Legal Software - Buy the Future, Not The Past

Buy the fututre

When buying new technology, are you looking to the future or shackled to the past?

Many executives make the mistake of being swayed by software systems of their past. And it’s an easy mistake to make. If you know a brand, you are more likely to trust it.

It’s less risky, right?

Not exactly. Just because the vendor has been around for a long time doesn’t mean it’s the best choice for your future goals. Nor does it mean it’s the safest option.

In fact, buying the past can hold you back and even create unnecessary risk to your organisation.

It comes down to the lifecycle of obsolescence.

Every piece of software – legal or otherwise – travels through a lifecycle with four stages:

1. Development: The software is developed, marketed, adopted or sold. There may be a pilot stage where the software still has some small glitches or limited features. Innovators who take a chance on software at this stage will likely play a role in the big features that get added next.

2. Growth: Awareness of the software grows, it becomes more reliable and enters a growth phase. Sales accelerate, and there may be more updates and features added.

3. Maturity: Peak sales are reached for the software, they are the tried, tested, and trusted solution for most of the industry. Ongoing support for the software continues but major updates and feature additions typically slow down or stop.

4. Decline: Sales go down, either because there’s no longer any real need for the software, a new competitor is offering something better, or the needs of users have changed.

No matter how brilliant that software was at the start, by the time it reaches the fourth stage and is in decline, the vendor no longer needs to keep producing or supporting it.

There’s only one way the software can go from here.

First, it reaches End of Sale, meaning the vendor no longer sells the software.

Then, ultimately, it reaches End of Life (EOL).

Is End of Life really as ominous as it sounds?

In short, yes.

EOL means technical support and bug fixes will stop, online support documentation or forums may be archived or removed entirely, official training may no longer be available…you get the gist.

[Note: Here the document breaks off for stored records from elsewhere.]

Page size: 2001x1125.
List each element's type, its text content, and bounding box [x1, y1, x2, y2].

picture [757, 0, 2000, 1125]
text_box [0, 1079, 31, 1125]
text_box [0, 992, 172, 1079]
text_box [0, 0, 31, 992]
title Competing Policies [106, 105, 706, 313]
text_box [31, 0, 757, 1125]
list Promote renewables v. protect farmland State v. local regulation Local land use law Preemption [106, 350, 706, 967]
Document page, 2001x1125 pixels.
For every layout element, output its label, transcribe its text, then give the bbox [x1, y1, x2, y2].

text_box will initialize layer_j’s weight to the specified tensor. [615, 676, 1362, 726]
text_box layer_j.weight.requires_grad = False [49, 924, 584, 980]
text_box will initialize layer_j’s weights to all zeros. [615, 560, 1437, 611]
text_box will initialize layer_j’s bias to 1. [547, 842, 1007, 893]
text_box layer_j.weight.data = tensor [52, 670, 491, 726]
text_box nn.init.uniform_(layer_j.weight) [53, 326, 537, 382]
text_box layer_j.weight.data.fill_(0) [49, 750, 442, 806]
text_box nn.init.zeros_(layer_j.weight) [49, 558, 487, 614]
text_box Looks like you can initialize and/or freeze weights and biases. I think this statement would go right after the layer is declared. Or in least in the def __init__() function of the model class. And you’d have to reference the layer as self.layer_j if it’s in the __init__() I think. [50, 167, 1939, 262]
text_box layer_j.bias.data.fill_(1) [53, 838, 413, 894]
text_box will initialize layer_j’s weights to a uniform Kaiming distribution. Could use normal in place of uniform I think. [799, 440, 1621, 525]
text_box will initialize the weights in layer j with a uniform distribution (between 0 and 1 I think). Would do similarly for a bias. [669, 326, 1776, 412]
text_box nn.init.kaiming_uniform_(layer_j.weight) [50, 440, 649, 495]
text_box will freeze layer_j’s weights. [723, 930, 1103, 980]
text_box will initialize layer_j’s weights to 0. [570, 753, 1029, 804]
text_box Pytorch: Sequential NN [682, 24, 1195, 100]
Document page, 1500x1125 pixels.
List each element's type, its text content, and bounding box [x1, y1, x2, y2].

Ultimately, this means your legacy software – the technology that has been so reliable until now – becomes a risk to the business. The business will face compliance issues, security vulnerabilities, and lower IT flexibility, amongst other issues.

Avoid risk. Look to the future.

Looking to the future doesn’t mean you need to use a crystal ball to predict the next ground-breaking innovations or super-cool tech start-ups.

Think about it like this:

What you are buying is not the technology but a future relationship with that tech vendor.

Don’t get us wrong, the solution still needs to be one that satisfies your requirements. But focus on the vendor. What is their future potential as your partner? What value will they bring when solving your business challenges now and into the future?

To answer that, ask these questions when vetting tech partners:

  • How many game-changing features did they ship last year?
  • What is their roadmap for the future?
  • How much have they increased their R&D budget in the last two years?

Now, consider a SaaS partner.

Buying SaaS means you are not only buying the millions of dollars’ worth of R&D that the tech vendor has already invested, but also the millions of dollars they will continue to invest over time.

This is a far more compelling proposition than either buying software built by a law firm that never gets updated, or getting your IT department to build you something bespoke, which will demand resources for continuous maintenance and updates.

Over to you

The reality is software vendors of the past aren’t meeting future needs. The pace of innovation in technology is accelerating fast, yet the innovation that used to come out of big software companies isn’t keeping up. And software customers also risk falling behind the competition if they tie business operations to a sinking software-vendor ship. Looking to the future, not only of the technology but the vendor itself, is a sure-fire way to reduce risk and take your firm into a brave new world.